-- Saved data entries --

== Segment start ==

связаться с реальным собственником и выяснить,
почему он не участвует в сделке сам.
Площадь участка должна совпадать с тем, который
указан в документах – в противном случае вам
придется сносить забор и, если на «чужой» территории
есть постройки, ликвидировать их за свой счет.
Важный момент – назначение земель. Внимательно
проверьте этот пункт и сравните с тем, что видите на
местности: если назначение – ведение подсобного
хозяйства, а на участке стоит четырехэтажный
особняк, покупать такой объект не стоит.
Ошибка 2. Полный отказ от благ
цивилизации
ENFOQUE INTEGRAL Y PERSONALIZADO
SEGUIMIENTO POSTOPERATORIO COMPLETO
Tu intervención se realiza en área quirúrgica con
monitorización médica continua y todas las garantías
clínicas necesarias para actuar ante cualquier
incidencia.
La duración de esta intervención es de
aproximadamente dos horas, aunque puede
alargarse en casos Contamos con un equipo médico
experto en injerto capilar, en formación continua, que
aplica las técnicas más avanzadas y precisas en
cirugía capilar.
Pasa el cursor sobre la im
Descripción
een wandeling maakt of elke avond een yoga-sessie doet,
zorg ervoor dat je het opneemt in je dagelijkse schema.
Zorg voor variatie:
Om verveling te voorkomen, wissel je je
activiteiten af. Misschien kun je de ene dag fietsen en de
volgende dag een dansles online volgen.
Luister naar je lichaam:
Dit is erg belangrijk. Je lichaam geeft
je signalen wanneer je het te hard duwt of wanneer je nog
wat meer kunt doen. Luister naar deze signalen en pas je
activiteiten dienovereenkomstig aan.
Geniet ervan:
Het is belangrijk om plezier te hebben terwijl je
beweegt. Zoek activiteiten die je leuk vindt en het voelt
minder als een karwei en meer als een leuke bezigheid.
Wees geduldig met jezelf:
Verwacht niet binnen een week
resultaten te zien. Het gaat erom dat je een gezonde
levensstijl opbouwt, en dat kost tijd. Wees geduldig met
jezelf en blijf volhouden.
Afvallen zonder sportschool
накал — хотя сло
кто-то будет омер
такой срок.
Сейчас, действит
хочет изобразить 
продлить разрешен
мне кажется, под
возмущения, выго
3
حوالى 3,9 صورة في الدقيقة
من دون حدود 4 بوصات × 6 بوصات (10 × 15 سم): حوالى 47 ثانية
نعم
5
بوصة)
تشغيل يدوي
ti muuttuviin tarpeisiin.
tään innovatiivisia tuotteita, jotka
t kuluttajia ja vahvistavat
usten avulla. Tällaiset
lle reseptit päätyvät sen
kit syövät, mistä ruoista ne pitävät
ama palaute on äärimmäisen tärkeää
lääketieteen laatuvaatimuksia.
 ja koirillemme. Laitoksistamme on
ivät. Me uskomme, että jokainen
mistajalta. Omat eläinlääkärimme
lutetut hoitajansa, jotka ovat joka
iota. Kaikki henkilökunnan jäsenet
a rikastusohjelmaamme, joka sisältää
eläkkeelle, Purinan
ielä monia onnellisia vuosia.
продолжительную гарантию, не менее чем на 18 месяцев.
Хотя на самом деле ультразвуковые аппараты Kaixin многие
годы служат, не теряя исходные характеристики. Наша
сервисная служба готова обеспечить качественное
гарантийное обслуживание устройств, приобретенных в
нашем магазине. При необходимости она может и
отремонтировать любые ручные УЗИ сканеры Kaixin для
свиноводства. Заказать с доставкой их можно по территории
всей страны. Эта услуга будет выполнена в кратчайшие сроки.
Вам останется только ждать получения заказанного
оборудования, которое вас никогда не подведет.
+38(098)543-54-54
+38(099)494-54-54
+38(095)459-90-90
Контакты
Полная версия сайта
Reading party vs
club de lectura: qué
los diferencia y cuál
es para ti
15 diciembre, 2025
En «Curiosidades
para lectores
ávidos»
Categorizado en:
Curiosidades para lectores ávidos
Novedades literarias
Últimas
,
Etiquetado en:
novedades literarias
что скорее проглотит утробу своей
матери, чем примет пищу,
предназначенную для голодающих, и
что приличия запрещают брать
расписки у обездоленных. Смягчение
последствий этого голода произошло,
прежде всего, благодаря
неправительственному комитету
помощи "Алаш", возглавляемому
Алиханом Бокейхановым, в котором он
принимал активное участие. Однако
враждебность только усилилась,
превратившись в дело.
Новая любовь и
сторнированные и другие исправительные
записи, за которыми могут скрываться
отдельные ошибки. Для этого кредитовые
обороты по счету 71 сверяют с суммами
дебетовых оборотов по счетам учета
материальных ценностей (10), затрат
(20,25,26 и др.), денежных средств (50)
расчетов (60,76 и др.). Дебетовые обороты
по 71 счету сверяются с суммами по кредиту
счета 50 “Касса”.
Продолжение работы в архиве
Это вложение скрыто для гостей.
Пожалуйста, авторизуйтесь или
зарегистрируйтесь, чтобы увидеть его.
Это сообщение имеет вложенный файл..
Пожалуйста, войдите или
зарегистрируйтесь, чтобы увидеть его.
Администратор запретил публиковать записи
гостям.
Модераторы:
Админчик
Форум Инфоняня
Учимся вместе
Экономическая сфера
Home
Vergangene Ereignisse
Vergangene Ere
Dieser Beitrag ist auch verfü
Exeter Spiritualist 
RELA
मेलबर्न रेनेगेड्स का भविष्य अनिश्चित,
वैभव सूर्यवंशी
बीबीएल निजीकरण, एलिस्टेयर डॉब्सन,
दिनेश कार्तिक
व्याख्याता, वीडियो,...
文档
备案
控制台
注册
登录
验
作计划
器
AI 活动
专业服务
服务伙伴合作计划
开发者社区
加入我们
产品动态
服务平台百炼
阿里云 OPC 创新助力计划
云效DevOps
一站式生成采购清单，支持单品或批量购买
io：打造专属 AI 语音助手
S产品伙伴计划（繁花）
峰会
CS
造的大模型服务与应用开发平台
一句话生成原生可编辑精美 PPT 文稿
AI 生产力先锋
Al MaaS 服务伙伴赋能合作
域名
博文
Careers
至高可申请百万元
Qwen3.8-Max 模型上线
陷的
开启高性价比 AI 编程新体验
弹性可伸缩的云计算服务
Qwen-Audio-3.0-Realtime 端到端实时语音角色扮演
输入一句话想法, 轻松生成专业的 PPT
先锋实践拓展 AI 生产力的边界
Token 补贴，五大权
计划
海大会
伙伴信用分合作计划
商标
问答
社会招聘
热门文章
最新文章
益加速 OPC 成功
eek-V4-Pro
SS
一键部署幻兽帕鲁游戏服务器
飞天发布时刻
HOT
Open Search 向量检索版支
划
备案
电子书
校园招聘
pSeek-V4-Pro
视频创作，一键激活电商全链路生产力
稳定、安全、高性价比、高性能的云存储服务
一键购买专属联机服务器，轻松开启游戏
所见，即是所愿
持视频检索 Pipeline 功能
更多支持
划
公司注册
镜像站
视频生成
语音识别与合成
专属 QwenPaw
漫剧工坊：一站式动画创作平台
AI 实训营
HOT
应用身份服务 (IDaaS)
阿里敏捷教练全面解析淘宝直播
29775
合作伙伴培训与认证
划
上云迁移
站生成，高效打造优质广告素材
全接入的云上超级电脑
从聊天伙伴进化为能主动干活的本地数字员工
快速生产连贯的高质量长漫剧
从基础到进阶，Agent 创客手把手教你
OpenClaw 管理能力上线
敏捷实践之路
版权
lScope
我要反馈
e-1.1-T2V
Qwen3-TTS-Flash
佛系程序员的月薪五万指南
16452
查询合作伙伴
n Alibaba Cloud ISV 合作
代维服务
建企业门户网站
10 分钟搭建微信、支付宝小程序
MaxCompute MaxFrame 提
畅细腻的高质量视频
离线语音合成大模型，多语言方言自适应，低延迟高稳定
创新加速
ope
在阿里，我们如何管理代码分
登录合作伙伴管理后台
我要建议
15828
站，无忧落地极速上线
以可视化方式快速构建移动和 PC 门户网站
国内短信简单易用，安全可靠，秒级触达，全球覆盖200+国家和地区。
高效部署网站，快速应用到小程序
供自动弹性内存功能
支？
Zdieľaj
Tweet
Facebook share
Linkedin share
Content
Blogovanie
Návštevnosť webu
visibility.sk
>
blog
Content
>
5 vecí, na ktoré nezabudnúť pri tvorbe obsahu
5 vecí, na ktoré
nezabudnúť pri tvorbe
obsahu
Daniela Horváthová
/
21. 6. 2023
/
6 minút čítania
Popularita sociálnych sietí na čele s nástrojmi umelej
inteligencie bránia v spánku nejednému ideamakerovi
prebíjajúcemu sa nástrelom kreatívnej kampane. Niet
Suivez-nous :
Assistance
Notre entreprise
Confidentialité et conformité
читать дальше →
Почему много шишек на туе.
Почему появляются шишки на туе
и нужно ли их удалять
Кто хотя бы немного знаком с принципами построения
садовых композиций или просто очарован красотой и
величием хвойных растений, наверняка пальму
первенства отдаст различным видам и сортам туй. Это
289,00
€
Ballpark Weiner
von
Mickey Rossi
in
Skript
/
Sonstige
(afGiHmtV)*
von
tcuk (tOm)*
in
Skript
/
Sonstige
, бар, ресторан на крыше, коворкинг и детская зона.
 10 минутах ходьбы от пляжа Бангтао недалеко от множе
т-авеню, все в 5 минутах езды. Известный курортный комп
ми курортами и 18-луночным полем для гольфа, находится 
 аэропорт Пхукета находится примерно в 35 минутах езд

== Segment end ==

-- Activity --
Go through the data above line by line, count those that contain the string "Wees", and reply with the count only.

-- Exercise output --
2